Now, if CusPoP sets copyprot_level to -1, then this will cause a crash, because the game wants to call tbl_cutscenes[-1].
- [Q] at 4A5F, 75 to EB
Code: Select all
seg003:006A 83 3E 9A 00 00 cmp demo_mode, 0
seg003:006F 75 05 jnz short loc_4866 ; <- this
seg003:0071 C7 46 06 0F 00 mov [bp+level], 15
seg003:0076 loc_4866:
jnz is changed to jmp, to skip going to level 15.
- [R] at 4B72, C7 46 06 0F 00 to 90 90 90 90 90
Code: Select all
(in play_level())
C7 46 06 0F 00 mov [bp+level], 15
Replaced with NOPs.
Disables going to the level 15.
------
I think the best way is to start from the original, non-cracked EXEs, and apply CusPop's crack only.
CusPop's crack changes the value of copyprot_level to -1, as if the potions level was already completed.
- are unpacked,
You can use UPACKEXE for that.
- crack when going from level 1 to level 2,
- crack when immediately loading level 2,
- crack when loading (what? how? where?),
CusPop's crack does that.
- enable all resources in all levels,
CusPop can do that.
- and, finally, preferably do not advertise certain websites in customized texts.

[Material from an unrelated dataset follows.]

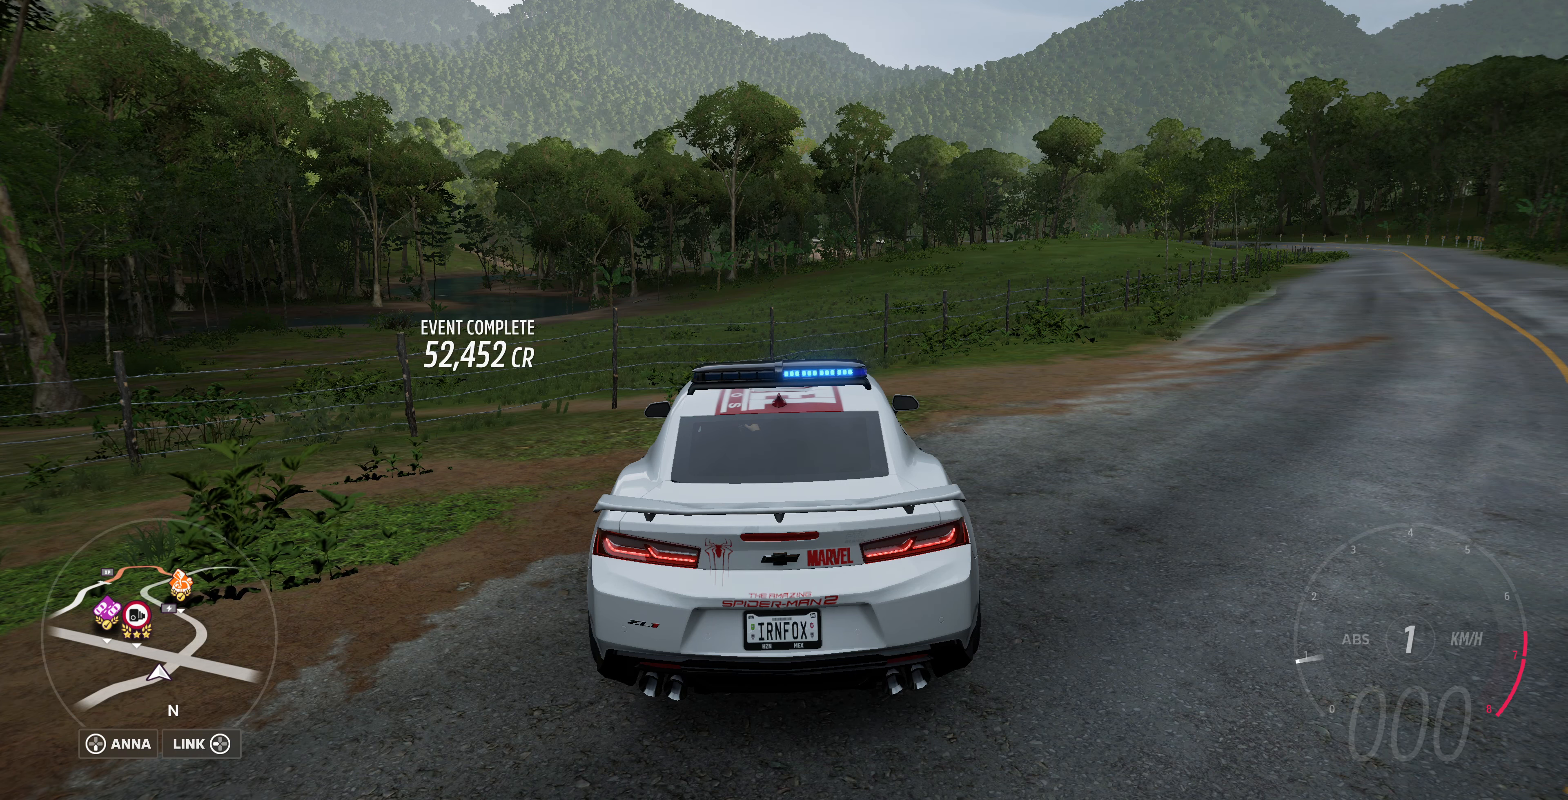
Gameplay with a controller (PlayStation layout); each line is a JSON object with the inputs held at the frame after it. "events" lists button and stick changes between this image and that frame as [ms after this image, input, new state], when the widget could be followed in between.
{"buttons": [], "left_stick": "center", "right_stick": "center", "events": [[67, "SELECT", "down"], [200, "SELECT", "up"]]}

Just start from the original uncracked version.
I'd add yet another thing to your list:
The crack should not have bugs like those mentioned here:
viewtopic.php?p=13476#p13476
I just added CusPop's crack manually to the original EXEs of TUC, and tried the things above.
It seems that this fullfills the crack-related criteria above, but maybe you should also try it.